- **EXERCISE INPUTS**:
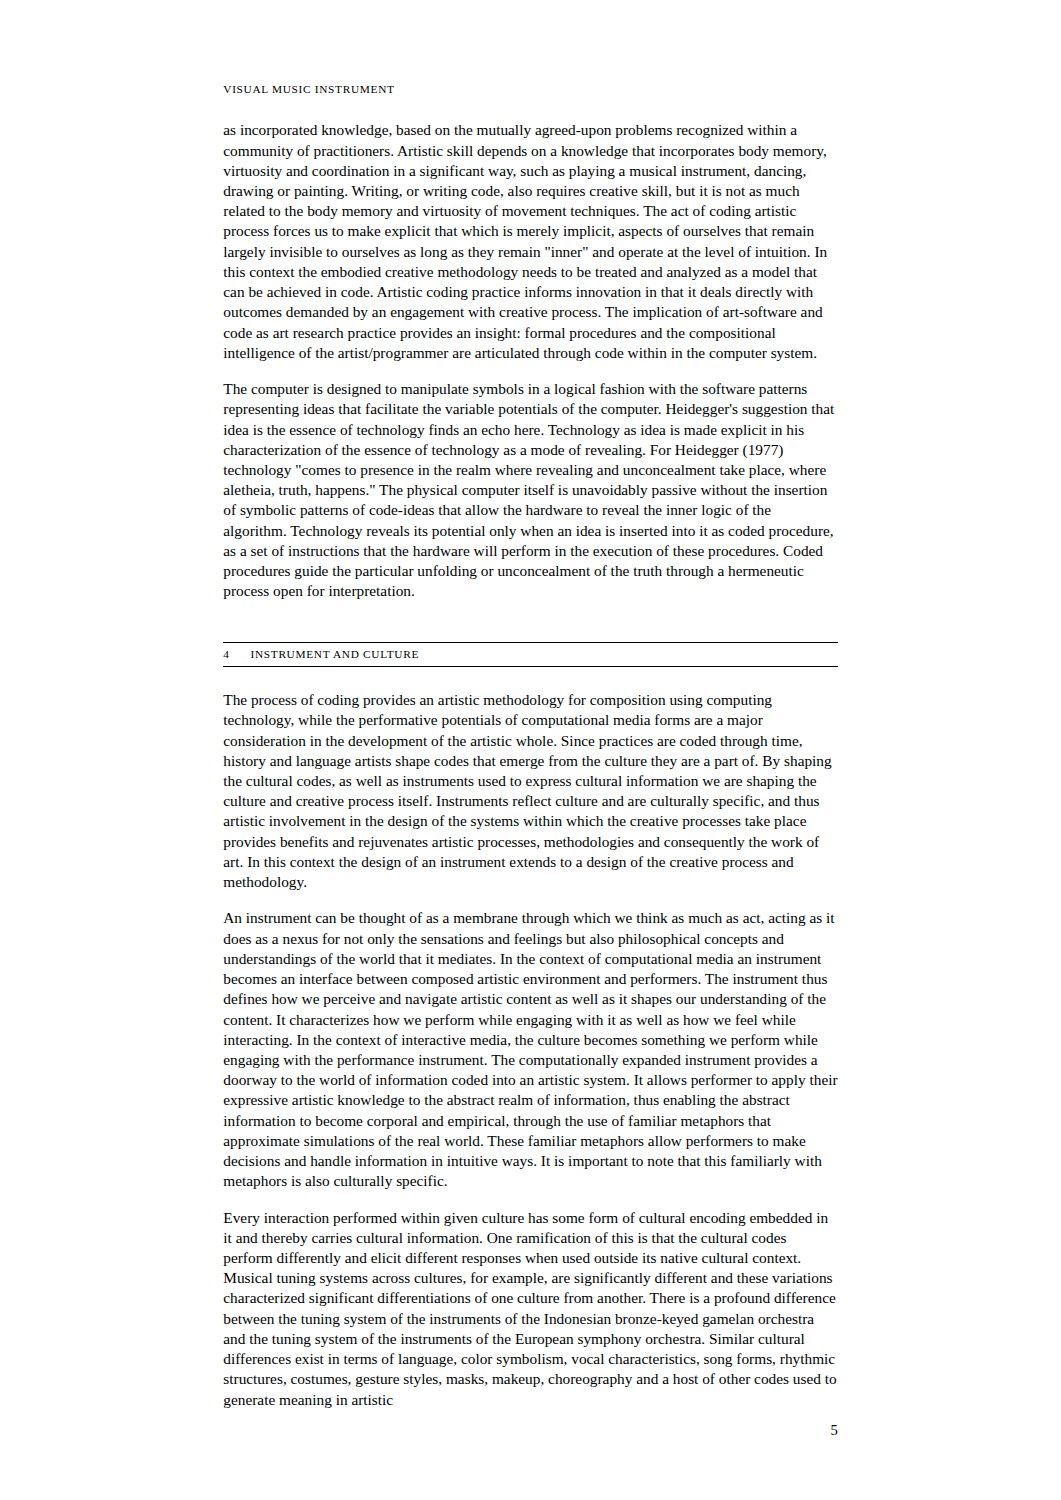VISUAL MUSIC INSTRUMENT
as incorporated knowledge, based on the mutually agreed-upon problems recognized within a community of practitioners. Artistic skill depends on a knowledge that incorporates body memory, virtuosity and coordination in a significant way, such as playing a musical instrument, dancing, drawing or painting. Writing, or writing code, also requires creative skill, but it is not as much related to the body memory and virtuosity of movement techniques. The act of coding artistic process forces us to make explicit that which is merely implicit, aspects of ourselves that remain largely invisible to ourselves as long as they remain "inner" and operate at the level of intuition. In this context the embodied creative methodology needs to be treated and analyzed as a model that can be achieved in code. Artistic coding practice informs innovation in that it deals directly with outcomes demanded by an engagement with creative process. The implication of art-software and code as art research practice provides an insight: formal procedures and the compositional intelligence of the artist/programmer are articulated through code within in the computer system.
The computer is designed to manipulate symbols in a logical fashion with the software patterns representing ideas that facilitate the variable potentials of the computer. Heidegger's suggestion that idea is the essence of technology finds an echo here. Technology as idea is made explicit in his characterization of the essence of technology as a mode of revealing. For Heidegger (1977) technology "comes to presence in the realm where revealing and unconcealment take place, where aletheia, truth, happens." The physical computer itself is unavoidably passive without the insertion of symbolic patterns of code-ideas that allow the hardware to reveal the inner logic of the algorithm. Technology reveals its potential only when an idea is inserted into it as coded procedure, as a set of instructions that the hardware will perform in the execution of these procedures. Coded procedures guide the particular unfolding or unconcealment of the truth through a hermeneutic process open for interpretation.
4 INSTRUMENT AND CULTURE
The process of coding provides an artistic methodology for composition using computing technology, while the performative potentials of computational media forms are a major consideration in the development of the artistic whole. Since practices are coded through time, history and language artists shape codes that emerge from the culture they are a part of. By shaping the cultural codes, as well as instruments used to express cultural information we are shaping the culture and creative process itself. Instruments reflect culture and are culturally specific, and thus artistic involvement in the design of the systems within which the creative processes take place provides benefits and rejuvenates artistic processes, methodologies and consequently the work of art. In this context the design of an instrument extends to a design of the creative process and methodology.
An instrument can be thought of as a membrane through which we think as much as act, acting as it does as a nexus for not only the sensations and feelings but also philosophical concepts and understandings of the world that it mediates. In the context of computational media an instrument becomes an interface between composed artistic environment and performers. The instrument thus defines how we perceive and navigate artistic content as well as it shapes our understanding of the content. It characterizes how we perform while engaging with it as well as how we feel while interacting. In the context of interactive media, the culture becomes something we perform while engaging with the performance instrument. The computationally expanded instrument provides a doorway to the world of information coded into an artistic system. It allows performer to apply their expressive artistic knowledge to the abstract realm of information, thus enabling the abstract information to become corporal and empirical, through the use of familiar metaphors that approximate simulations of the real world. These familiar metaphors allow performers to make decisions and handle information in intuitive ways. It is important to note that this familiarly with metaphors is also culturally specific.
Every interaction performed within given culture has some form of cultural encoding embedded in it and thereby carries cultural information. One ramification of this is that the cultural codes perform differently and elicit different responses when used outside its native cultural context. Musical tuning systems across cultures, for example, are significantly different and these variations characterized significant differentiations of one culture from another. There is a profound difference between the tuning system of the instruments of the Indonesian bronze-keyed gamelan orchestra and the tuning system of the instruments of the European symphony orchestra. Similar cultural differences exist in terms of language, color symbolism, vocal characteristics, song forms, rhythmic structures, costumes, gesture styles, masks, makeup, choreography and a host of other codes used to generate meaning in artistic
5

- **PROMPT**:
Would you copy all the material exactly, dropping the pictures?

- **SOLUTION TO THIS EXERCISE**:
VISUAL MUSIC INSTRUMENT
as incorporated knowledge, based on the mutually agreed-upon problems recognized within a community of practitioners. Artistic skill depends on a knowledge that incorporates body memory, virtuosity and coordination in a significant way, such as playing a musical instrument, dancing, drawing or painting. Writing, or writing code, also requires creative skill, but it is not as much related to the body memory and virtuosity of movement techniques. The act of coding artistic process forces us to make explicit that which is merely implicit, aspects of ourselves that remain largely invisible to ourselves as long as they remain "inner" and operate at the level of intuition. In this context the embodied creative methodology needs to be treated and analyzed as a model that can be achieved in code. Artistic coding practice informs innovation in that it deals directly with outcomes demanded by an engagement with creative process. The implication of art-software and code as art research practice provides an insight: formal procedures and the compositional intelligence of the artist/programmer are articulated through code within in the computer system.
The computer is designed to manipulate symbols in a logical fashion with the software patterns representing ideas that facilitate the variable potentials of the computer. Heidegger's suggestion that idea is the essence of technology finds an echo here. Technology as idea is made explicit in his characterization of the essence of technology as a mode of revealing. For Heidegger (1977) technology "comes to presence in the realm where revealing and unconcealment take place, where aletheia, truth, happens." The physical computer itself is unavoidably passive without the insertion of symbolic patterns of code-ideas that allow the hardware to reveal the inner logic of the algorithm. Technology reveals its potential only when an idea is inserted into it as coded procedure, as a set of instructions that the hardware will perform in the execution of these procedures. Coded procedures guide the particular unfolding or unconcealment of the truth through a hermeneutic process open for interpretation.
4 INSTRUMENT AND CULTURE
The process of coding provides an artistic methodology for composition using computing technology, while the performative potentials of computational media forms are a major consideration in the development of the artistic whole. Since practices are coded through time, history and language artists shape codes that emerge from the culture they are a part of. By shaping the cultural codes, as well as instruments used to express cultural information we are shaping the culture and creative process itself. Instruments reflect culture and are culturally specific, and thus artistic involvement in the design of the systems within which the creative processes take place provides benefits and rejuvenates artistic processes, methodologies and consequently the work of art. In this context the design of an instrument extends to a design of the creative process and methodology.
An instrument can be thought of as a membrane through which we think as much as act, acting as it does as a nexus for not only the sensations and feelings but also philosophical concepts and understandings of the world that it mediates. In the context of computational media an instrument becomes an interface between composed artistic environment and performers. The instrument thus defines how we perceive and navigate artistic content as well as it shapes our understanding of the content. It characterizes how we perform while engaging with it as well as how we feel while interacting. In the context of interactive media, the culture becomes something we perform while engaging with the performance instrument. The computationally expanded instrument provides a doorway to the world of information coded into an artistic system. It allows performer to apply their expressive artistic knowledge to the abstract realm of information, thus enabling the abstract information to become corporal and empirical, through the use of familiar metaphors that approximate simulations of the real world. These familiar metaphors allow performers to make decisions and handle information in intuitive ways. It is important to note that this familiarly with metaphors is also culturally specific.
Every interaction performed within given culture has some form of cultural encoding embedded in it and thereby carries cultural information. One ramification of this is that the cultural codes perform differently and elicit different responses when used outside its native cultural context. Musical tuning systems across cultures, for example, are significantly different and these variations characterized significant differentiations of one culture from another. There is a profound difference between the tuning system of the instruments of the Indonesian bronze-keyed gamelan orchestra and the tuning system of the instruments of the European symphony orchestra. Similar cultural differences exist in terms of language, color symbolism, vocal characteristics, song forms, rhythmic structures, costumes, gesture styles, masks, makeup, choreography and a host of other codes used to generate meaning in artistic
5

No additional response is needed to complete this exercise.